OK. So, for anybody interested in future reading.
I’ve decided to run TRT doses for 3 months. I’ll be getting bloods done through out. Probably every 4 weeks.
I’ve accepted whatever atrophy was caused 10 years ago.
My protocol dosage for TRT may seem weird at first. But really is not.
I’ll be injecting intramuscular for the first 31 days.
This will consist of injections every 6 days. Day 1,6,11,16,21,26 & 31.
I’m using test e 250mg/ml.
This first 31 days IM injections are 0.4ml. 100mg of test per shot.
After 31 days. (1 month). This equals 7 shots - 700mg of test.
Month 2 and 3 will be injected Sub c.
It will be twice a week every Monday and Thursday.
0.25ml/62.5mg of test each shot. Totalling 125mg of test a week.
Over a 31 day period. This equals 10 shots totalling 625mgs of test for the 31 days.
So I will get a little bit more test over the 1st month but I mainly did it so I get a higher dose at the beginning of the first month. As you can see they are fairly similar by the end of each month.
I have armidex on hand. That I will start to use at 0.25 mgs dosages, if my e2 has risen above 22 pg/ml where its at now (or 81 pmol/L for any Aussies reading) or even if I start to feel off, notice lower libido etc etc.
I have 5000iu of hCG. This I will run toward the end of the 3 months. But if I notice further increased atrophy that I’m not happy with. I will try hCG Co currently with the test e. Probably starting at 250 iu EOD. Slowly tapering up if needed. (I HOPE IT GIVES RESULTS IF NEEDED. BECAUSE I’M BANKING ON IT JUMPSTARTING MY LH PRODUCTION NEAR THE END OF THE 3 MONTHS. OR IT KEEPING MY TESTES ACTIVE WHILE OK TEST E BY MIMICKING LH PRODUCTION.)

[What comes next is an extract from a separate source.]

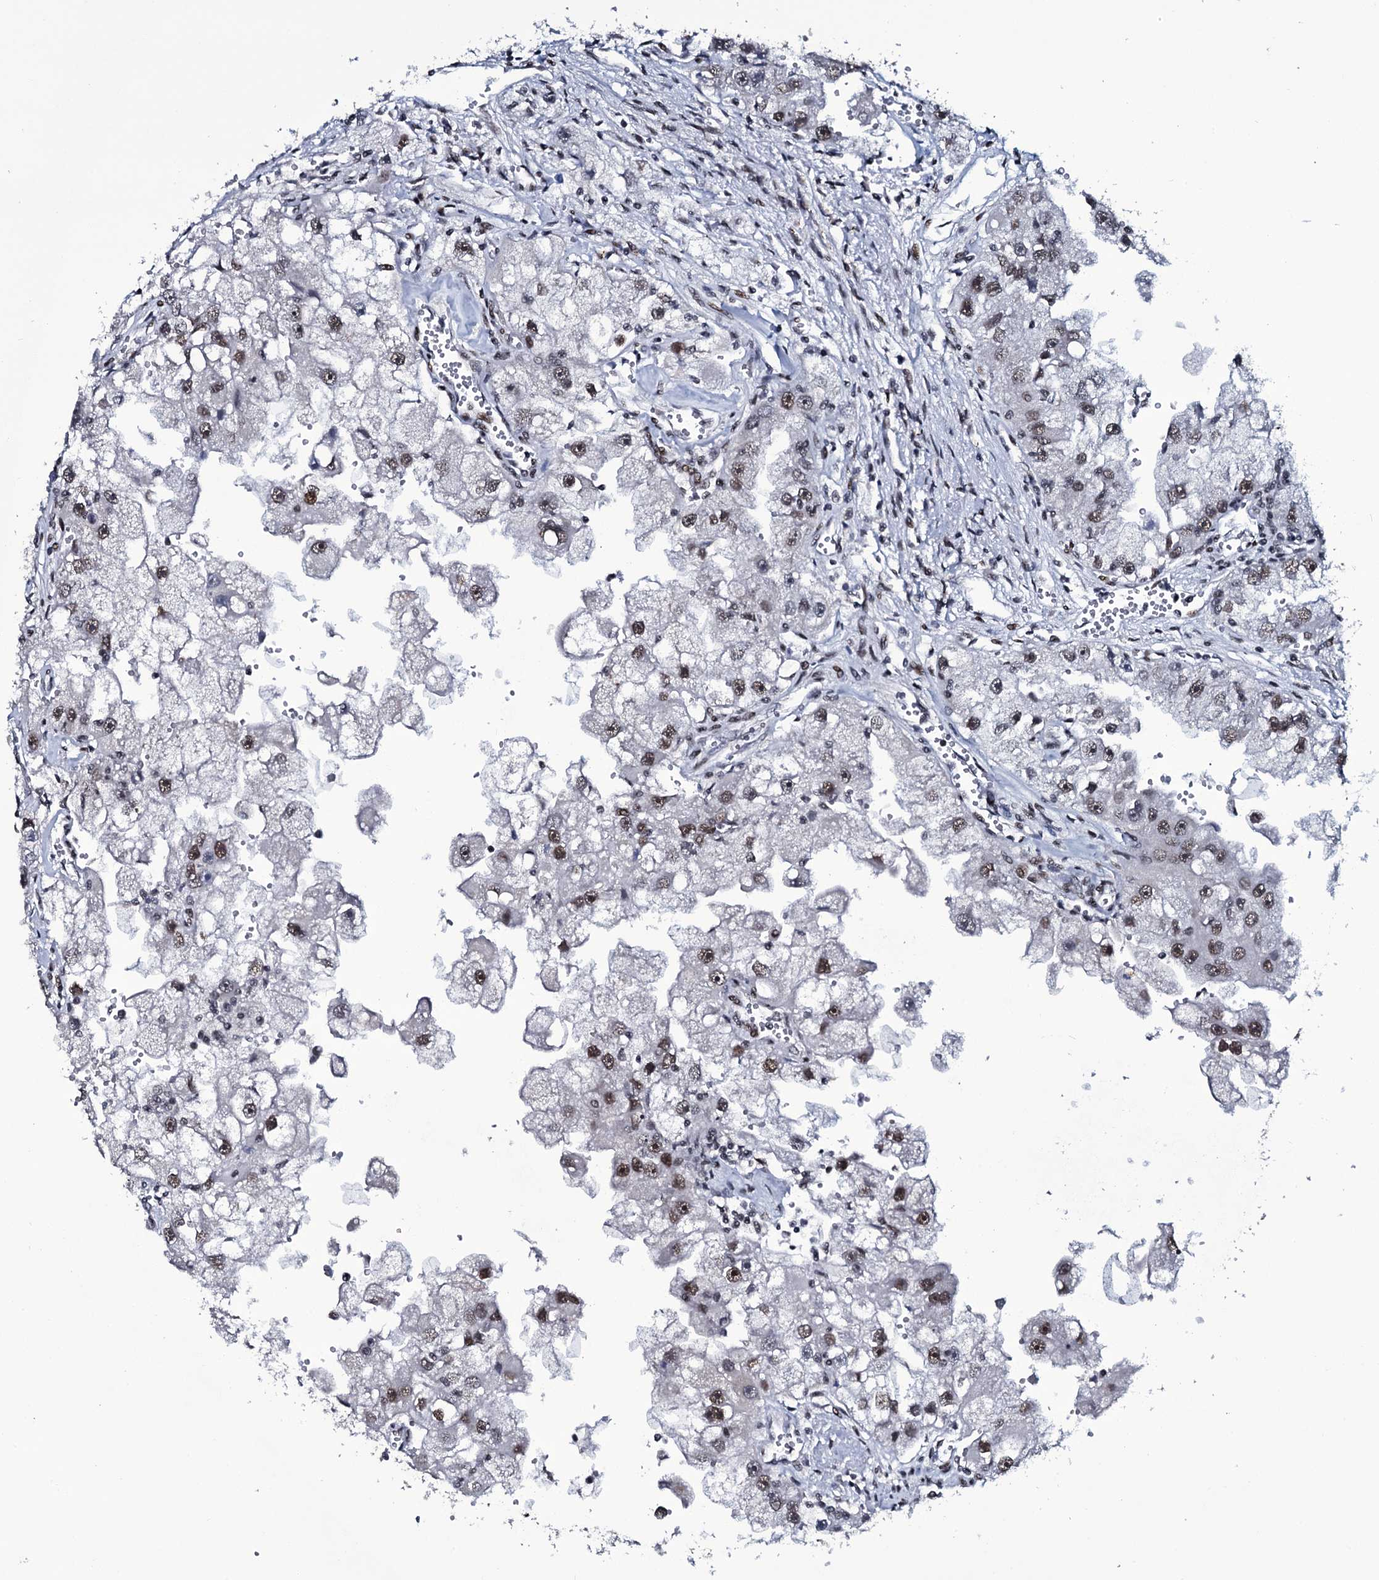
{"staining": {"intensity": "moderate", "quantity": ">75%", "location": "nuclear"}, "tissue": "renal cancer", "cell_type": "Tumor cells", "image_type": "cancer", "snomed": [{"axis": "morphology", "description": "Adenocarcinoma, NOS"}, {"axis": "topography", "description": "Kidney"}], "caption": "Renal cancer tissue exhibits moderate nuclear expression in about >75% of tumor cells (brown staining indicates protein expression, while blue staining denotes nuclei).", "gene": "ZMIZ2", "patient": {"sex": "male", "age": 63}}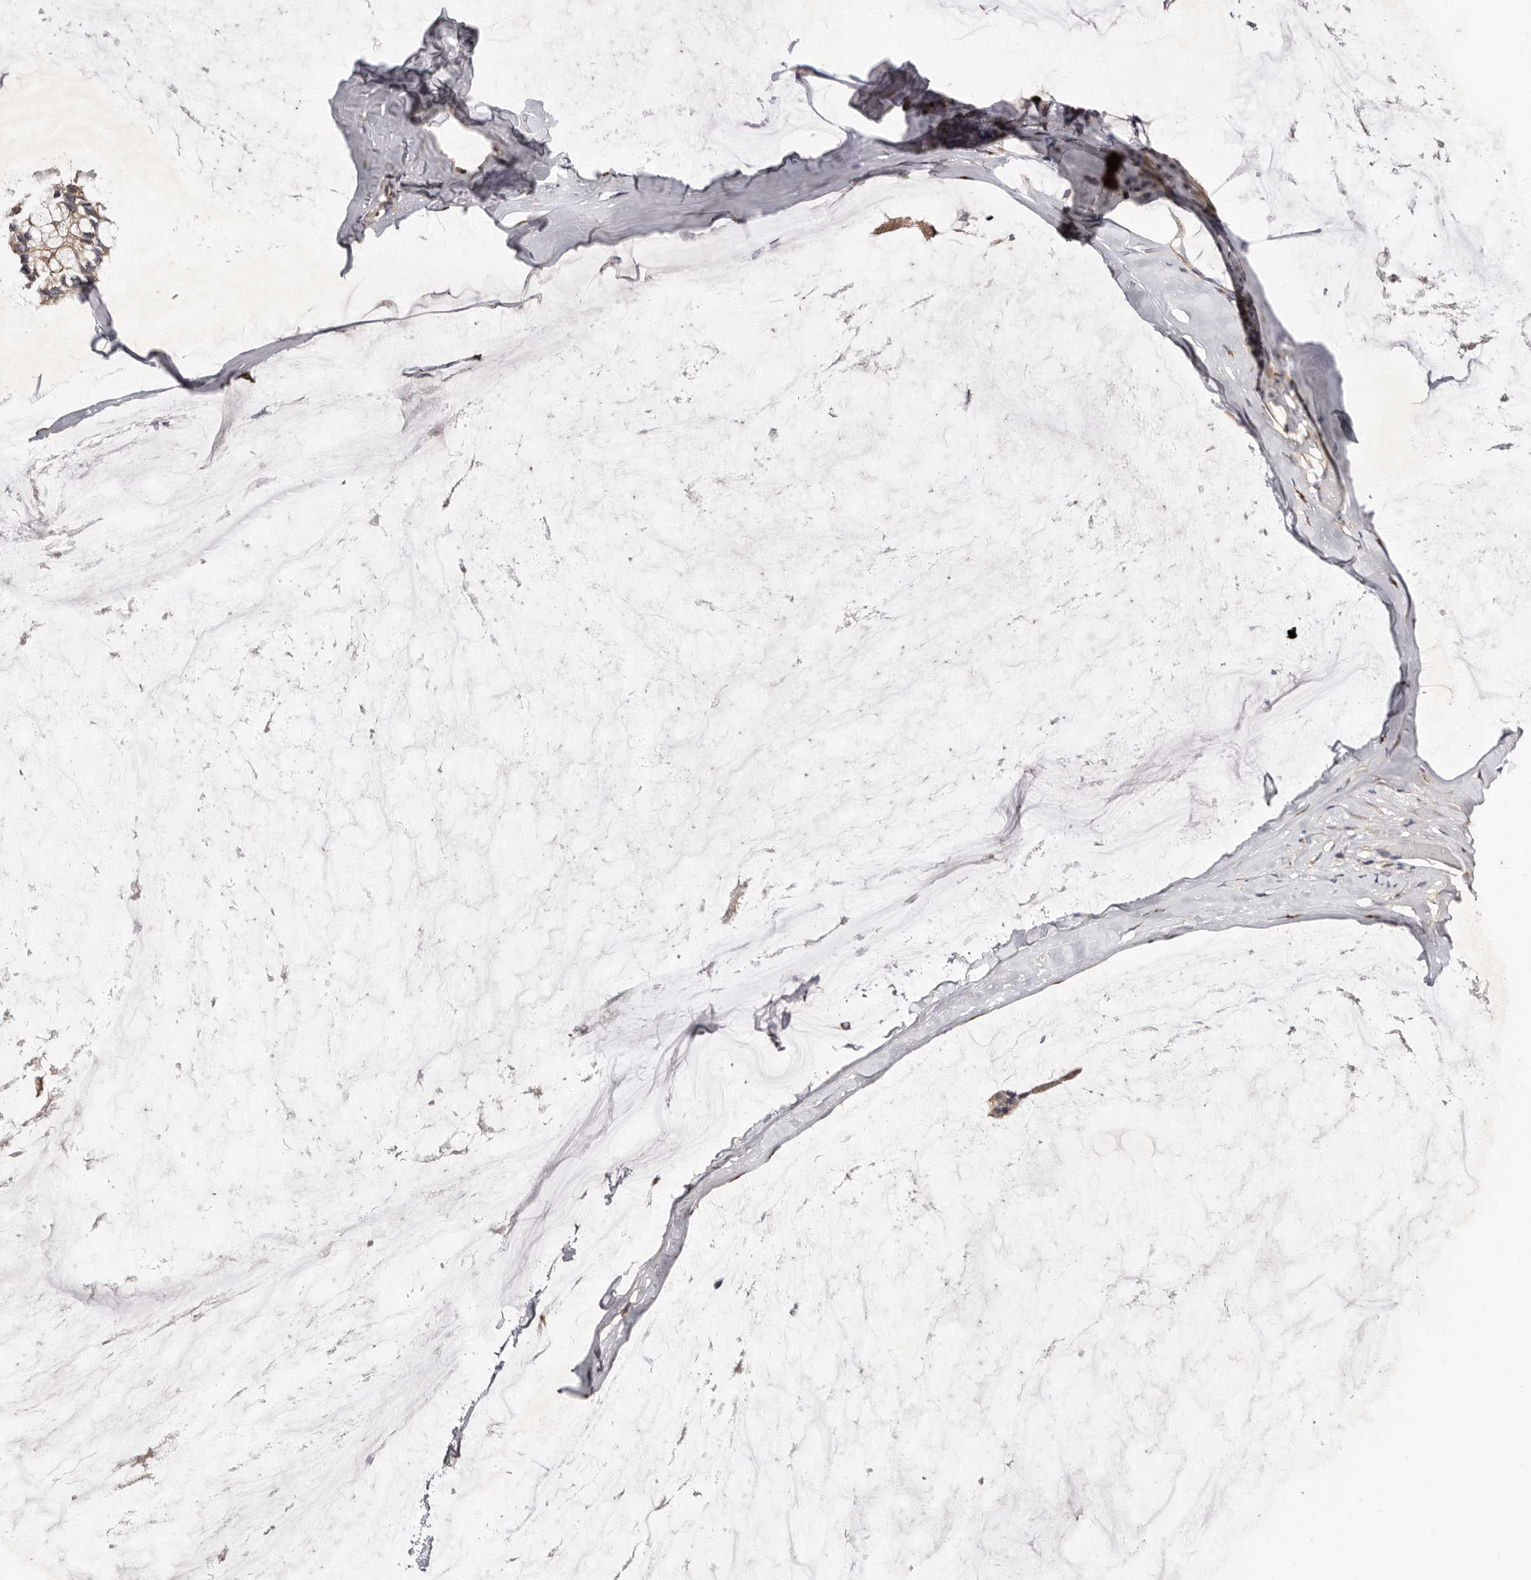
{"staining": {"intensity": "weak", "quantity": "25%-75%", "location": "cytoplasmic/membranous"}, "tissue": "ovarian cancer", "cell_type": "Tumor cells", "image_type": "cancer", "snomed": [{"axis": "morphology", "description": "Cystadenocarcinoma, mucinous, NOS"}, {"axis": "topography", "description": "Ovary"}], "caption": "This is a histology image of immunohistochemistry staining of ovarian cancer, which shows weak positivity in the cytoplasmic/membranous of tumor cells.", "gene": "DACT2", "patient": {"sex": "female", "age": 39}}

I will run a course of Nolva after I have finished the HCG and test e. I will run it for 6 weeks minimum. At 40/40 20/20 10/10.
I PRAY, that nolva, will continue my bodies production of LH to a greater extent (over 2.0) then it did, before I even started everything 3 months ago.
I can’t see the harm in doing TRT doses for 3 months, HCG towards the end. (I hope I don’t experience to greater atrophy until the 3 months is nearly up.) Because I’d prefer to run the HCG towards the end. Just straight for 3 or so weeks. If I need to use it earlier I will.
For not using Nolva first off to begin with. Instead of TRT doses of test. I feel if nolva is going to work for me and get my body to produce more LH naturally, (hopefully converting over to more TT and FT). Then it’s going to work. No matter if it was before a recent shutdown. Or one that was 10 years ago and has partially repaired itself.
For some reason I feel a fresh shutdown. Before any Nolva could have a more positive effect long term. Than just trying it after 10 years. Since my body has become a custom to this state. It may be harder to budge one way before I bend it back another way first. You follow me? If anybody has any input or science saying it won’t. Please hit me with it. I really want to here people’s opinions on that.
So there the decisions of made regarding those issues. I will still get full thyroid panel, DHEA, DHT and pregenolone bloodwork done soon. I will also buy a thermometer to check body temp over a 7 day period to help with thyroid diagnosis.
So tomorrow will be my 2nd shot of test e.
The past few days since my first shot. Life is already slightly easier. I’d say 10% better. My mood is already more relaxed, happier, I can laugh out loud at things again. I feel alot better. But only about 10% overall if I can put it that way. So very excited. I’m a strong minded person and am already putting the exogenous test to positive use. So very excited for the next couple of months.
Erections already slightly different. Its hard to explain. Nothing over the top yet. But I can feel it coming to life again. It’s slowly getting stronger.
My sleeps have been amazing. Every night so far. They’ve continued to get better. I feel tonight may not be as good as the last few but I’ll be jabbing tomorrow morning. So that’s fair enough.